━━━ GEZEIGTE EINTRÄGE

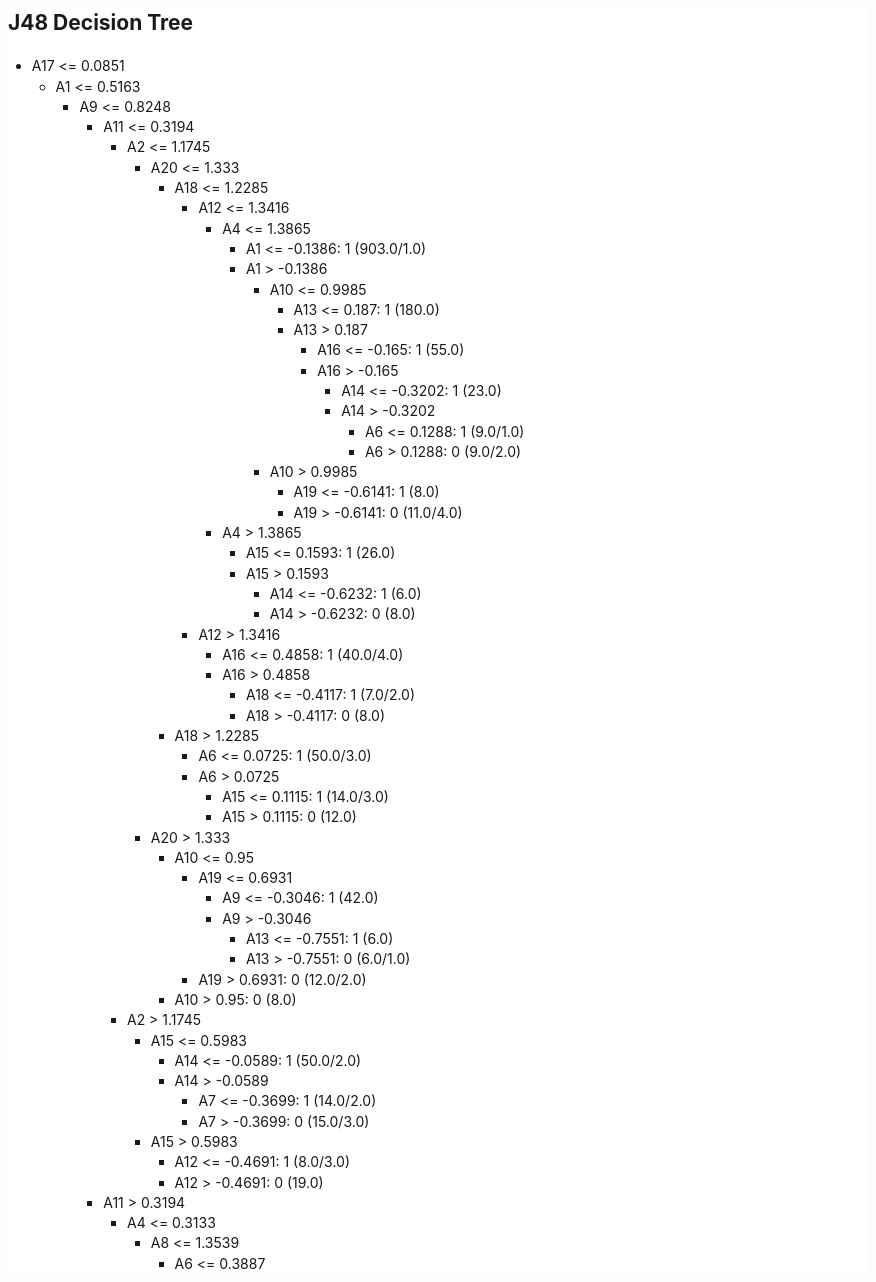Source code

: 
## J48 Decision Tree

* A17 <= 0.0851
	* A1 <= 0.5163
		* A9 <= 0.8248
			* A11 <= 0.3194
				* A2 <= 1.1745
					* A20 <= 1.333
						* A18 <= 1.2285
							* A12 <= 1.3416
								* A4 <= 1.3865
									* A1 <= -0.1386: 1 (903.0/1.0)
									* A1 > -0.1386
										* A10 <= 0.9985
											* A13 <= 0.187: 1 (180.0)
											* A13 > 0.187
												* A16 <= -0.165: 1 (55.0)
												* A16 > -0.165
													* A14 <= -0.3202: 1 (23.0)
													* A14 > -0.3202
														* A6 <= 0.1288: 1 (9.0/1.0)
														* A6 > 0.1288: 0 (9.0/2.0)
										* A10 > 0.9985
											* A19 <= -0.6141: 1 (8.0)
											* A19 > -0.6141: 0 (11.0/4.0)
								* A4 > 1.3865
									* A15 <= 0.1593: 1 (26.0)
									* A15 > 0.1593
										* A14 <= -0.6232: 1 (6.0)
										* A14 > -0.6232: 0 (8.0)
							* A12 > 1.3416
								* A16 <= 0.4858: 1 (40.0/4.0)
								* A16 > 0.4858
									* A18 <= -0.4117: 1 (7.0/2.0)
									* A18 > -0.4117: 0 (8.0)
						* A18 > 1.2285
							* A6 <= 0.0725: 1 (50.0/3.0)
							* A6 > 0.0725
								* A15 <= 0.1115: 1 (14.0/3.0)
								* A15 > 0.1115: 0 (12.0)
					* A20 > 1.333
						* A10 <= 0.95
							* A19 <= 0.6931
								* A9 <= -0.3046: 1 (42.0)
								* A9 > -0.3046
									* A13 <= -0.7551: 1 (6.0)
									* A13 > -0.7551: 0 (6.0/1.0)
							* A19 > 0.6931: 0 (12.0/2.0)
						* A10 > 0.95: 0 (8.0)
				* A2 > 1.1745
					* A15 <= 0.5983
						* A14 <= -0.0589: 1 (50.0/2.0)
						* A14 > -0.0589
							* A7 <= -0.3699: 1 (14.0/2.0)
							* A7 > -0.3699: 0 (15.0/3.0)
					* A15 > 0.5983
						* A12 <= -0.4691: 1 (8.0/3.0)
						* A12 > -0.4691: 0 (19.0)
			* A11 > 0.3194
				* A4 <= 0.3133
					* A8 <= 1.3539
						* A6 <= 0.3887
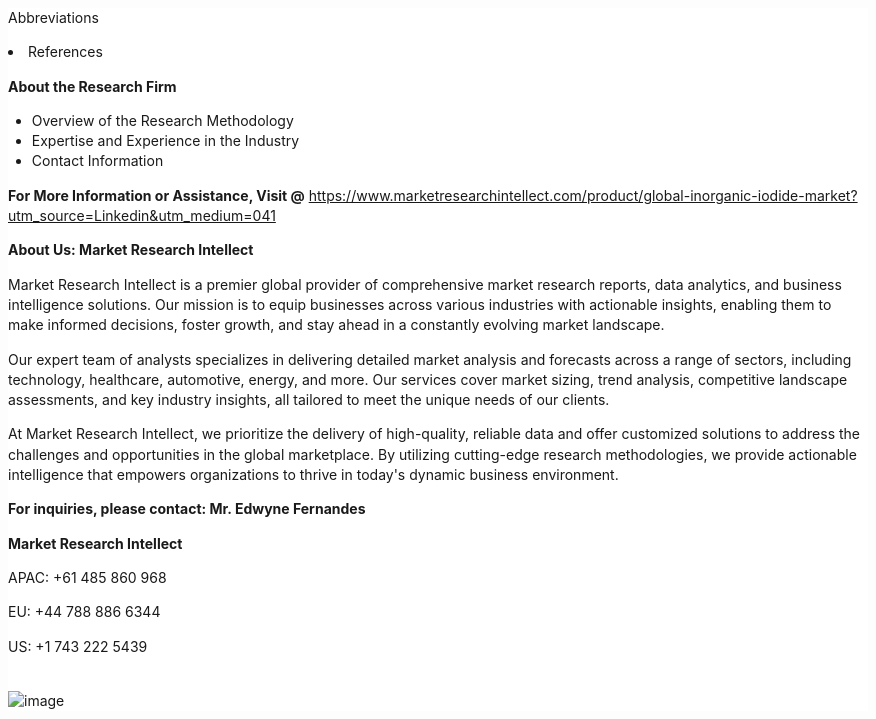 Abbreviations</li><li>References</li></ul><p><strong>About the Research Firm</strong></p><ul><li>Overview of the Research Methodology</li><li>Expertise and Experience in the Industry</li><li>Contact Information</li></ul></div><div class="article-main__content" data-test-id="publishing-text-block"><p><span class="font-[700]"><strong>For More Information or Assistance, Visit @</strong>&nbsp;<a href="https://www.marketresearchintellect.com/product/global-inorganic-iodide-market?utm_source=Linkedin&utm_medium=041">https://www.marketresearchintellect.com/product/global-inorganic-iodide-market?utm_source=Linkedin&utm_medium=041</a></span></p><p><strong>About Us: Market Research Intellect</strong></p><p>Market Research Intellect is a premier global provider of comprehensive market research reports, data analytics, and business intelligence solutions. Our mission is to equip businesses across various industries with actionable insights, enabling them to make informed decisions, foster growth, and stay ahead in a constantly evolving market landscape.</p><p>Our expert team of analysts specializes in delivering detailed market analysis and forecasts across a range of sectors, including technology, healthcare, automotive, energy, and more. Our services cover market sizing, trend analysis, competitive landscape assessments, and key industry insights, all tailored to meet the unique needs of our clients.</p><p>At Market Research Intellect, we prioritize the delivery of high-quality, reliable data and offer customized solutions to address the challenges and opportunities in the global marketplace. By utilizing cutting-edge research methodologies, we provide actionable intelligence that empowers organizations to thrive in today's dynamic business environment.</p><p><strong>For inquiries, please contact: Mr. Edwyne Fernandes</strong></p><p><strong>Market Research Intellect</strong></p><p>APAC: +61 485 860 968</p><p>EU: +44 788 886 6344</p><p>US: +1 743 222 5439</p></div><div class="article-main__content" data-test-id="publishing-text-block">&nbsp;</div>
![image](https://github.com/user-attachments/assets/58d2f37b-ab9a-4f87-a537-aedd73f346e4)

━━━━━━

## DEINE AUFGABE
Kannst du sämtliche Einträge oben Zeile für Zeile unverändert abtippen und dabei die Bilder weglassen?

## DEINE ANTWORT
Source code

: 
## J48 Decision Tree

* A17 <= 0.0851
	* A1 <= 0.5163
		* A9 <= 0.8248
			* A11 <= 0.3194
				* A2 <= 1.1745
					* A20 <= 1.333
						* A18 <= 1.2285
							* A12 <= 1.3416
								* A4 <= 1.3865
									* A1 <= -0.1386: 1 (903.0/1.0)
									* A1 > -0.1386
										* A10 <= 0.9985
											* A13 <= 0.187: 1 (180.0)
											* A13 > 0.187
												* A16 <= -0.165: 1 (55.0)
												* A16 > -0.165
													* A14 <= -0.3202: 1 (23.0)
													* A14 > -0.3202
														* A6 <= 0.1288: 1 (9.0/1.0)
														* A6 > 0.1288: 0 (9.0/2.0)
										* A10 > 0.9985
											* A19 <= -0.6141: 1 (8.0)
											* A19 > -0.6141: 0 (11.0/4.0)
								* A4 > 1.3865
									* A15 <= 0.1593: 1 (26.0)
									* A15 > 0.1593
										* A14 <= -0.6232: 1 (6.0)
										* A14 > -0.6232: 0 (8.0)
							* A12 > 1.3416
								* A16 <= 0.4858: 1 (40.0/4.0)
								* A16 > 0.4858
									* A18 <= -0.4117: 1 (7.0/2.0)
									* A18 > -0.4117: 0 (8.0)
						* A18 > 1.2285
							* A6 <= 0.0725: 1 (50.0/3.0)
							* A6 > 0.0725
								* A15 <= 0.1115: 1 (14.0/3.0)
								* A15 > 0.1115: 0 (12.0)
					* A20 > 1.333
						* A10 <= 0.95
							* A19 <= 0.6931
								* A9 <= -0.3046: 1 (42.0)
								* A9 > -0.3046
									* A13 <= -0.7551: 1 (6.0)
									* A13 > -0.7551: 0 (6.0/1.0)
							* A19 > 0.6931: 0 (12.0/2.0)
						* A10 > 0.95: 0 (8.0)
				* A2 > 1.1745
					* A15 <= 0.5983
						* A14 <= -0.0589: 1 (50.0/2.0)
						* A14 > -0.0589
							* A7 <= -0.3699: 1 (14.0/2.0)
							* A7 > -0.3699: 0 (15.0/3.0)
					* A15 > 0.5983
						* A12 <= -0.4691: 1 (8.0/3.0)
						* A12 > -0.4691: 0 (19.0)
			* A11 > 0.3194
				* A4 <= 0.3133
					* A8 <= 1.3539
						* A6 <= 0.3887
 Abbreviations</li><li>References</li></ul><p><strong>About the Research Firm</strong></p><ul><li>Overview of the Research Methodology</li><li>Expertise and Experience in the Industry</li><li>Contact Information</li></ul></div><div class="article-main__content" data-test-id="publishing-text-block"><p><span class="font-[700]"><strong>For More Information or Assistance, Visit @</strong>&nbsp;<a href="https://www.marketresearchintellect.com/product/global-inorganic-iodide-market?utm_source=Linkedin&utm_medium=041">https://www.marketresearchintellect.com/product/global-inorganic-iodide-market?utm_source=Linkedin&utm_medium=041</a></span></p><p><strong>About Us: Market Research Intellect</strong></p><p>Market Research Intellect is a premier global provider of comprehensive market research reports, data analytics, and business intelligence solutions. Our mission is to equip businesses across various industries with actionable insights, enabling them to make informed decisions, foster growth, and stay ahead in a constantly evolving market landscape.</p><p>Our expert team of analysts specializes in delivering detailed market analysis and forecasts across a range of sectors, including technology, healthcare, automotive, energy, and more. Our services cover market sizing, trend analysis, competitive landscape assessments, and key industry insights, all tailored to meet the unique needs of our clients.</p><p>At Market Research Intellect, we prioritize the delivery of high-quality, reliable data and offer customized solutions to address the challenges and opportunities in the global marketplace. By utilizing cutting-edge research methodologies, we provide actionable intelligence that empowers organizations to thrive in today's dynamic business environment.</p><p><strong>For inquiries, please contact: Mr. Edwyne Fernandes</strong></p><p><strong>Market Research Intellect</strong></p><p>APAC: +61 485 860 968</p><p>EU: +44 788 886 6344</p><p>US: +1 743 222 5439</p></div><div class="article-main__content" data-test-id="publishing-text-block">&nbsp;</div>
![image](https://github.com/user-attachments/assets/58d2f37b-ab9a-4f87-a537-aedd73f346e4)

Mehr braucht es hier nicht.